His voice and songs to me signify the moments in my life when I still had dreams, when I still dreamt; and having the time with friends that I would keep perhaps through the rest of my life. Those memories are now suspended in youthful buoyancy, in a place where there were no worries, just smiles, echoing laughter, a sense of belonging-ness and not a care for whatsoever which seemed to last and last.

I remember dancing to “Let Me In,” “Friends” and “Survivor” in this joint we had in our tiny little island-town and everyone in the whole club would dance in unison almost like a choreographed wave to this 3 to 4-step swaying movements that we all knew and at that moment, did anything else matter? I remember us talking over the smooth beats set to the loud acoustic systems, asking each other if so and so walked in yet?  I liked it that we did that; to me it exhibited our dedication to socialize at all costs. I also liked it that girls danced with girls and even boys with boys in groups and no one thought anything of it. Fun to us was defined in innocent ways; not really attached to mating, hooking up or any sort of these unnecessary dramas that beset the youth of today.

During those times, we could just be lounging around in a common hangout place for all the friends and a song by Mike Francis would be the music on the background. Our FM stations also knew when to play his tunes – which was all throughout the day; week in and week out.  The music did not seem to get old because it had that laid back, relaxing sound to it and it was not a surprise to me that much of Francis’ music fostered the Chill-Out and Lounge mixes of late.

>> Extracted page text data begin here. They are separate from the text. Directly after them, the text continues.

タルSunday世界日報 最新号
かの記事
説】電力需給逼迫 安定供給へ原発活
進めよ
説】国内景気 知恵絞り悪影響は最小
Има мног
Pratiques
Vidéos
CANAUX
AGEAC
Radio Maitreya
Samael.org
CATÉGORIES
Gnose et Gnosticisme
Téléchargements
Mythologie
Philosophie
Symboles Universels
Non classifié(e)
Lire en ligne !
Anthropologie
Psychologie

As I deviate back to Mike Francis and the song however, I recognize that with all the people that connect me to this song having grown up, living their own lives and our youth concluded, I get a well-defined pang of sadness. Even though the time, the music and the people still continue in the 80’s – dancing, laughing, talking over the songs and swaying uniformly in my mind, the slight tightness in my chest reminds me that I am not there anymore.  And with the musician gone, I feel that my moments with his music now remain in another time and place which I love and cherish but cannot go to anymore.

 

Grazie per la musica e ricordi. Ciao Francesco…

Afterword:

When I first met Señor Husband, I was excited to share Mike Francis with him but it was taken with a cold reception at the time. Not too long ago though, he heard a Chill-Out/Lounge mix titled I love Youand told me this was his new song for me. When I first heard it, I was certain I knew the voice and with more research, he found it was one of Mike Francis’ last recordings and that’s when I discovered he died only a few years back.  At this moment, Husband cannot get enough of Mike Francis’ tunes and I liked it that Mike’s music had come full circle in my life.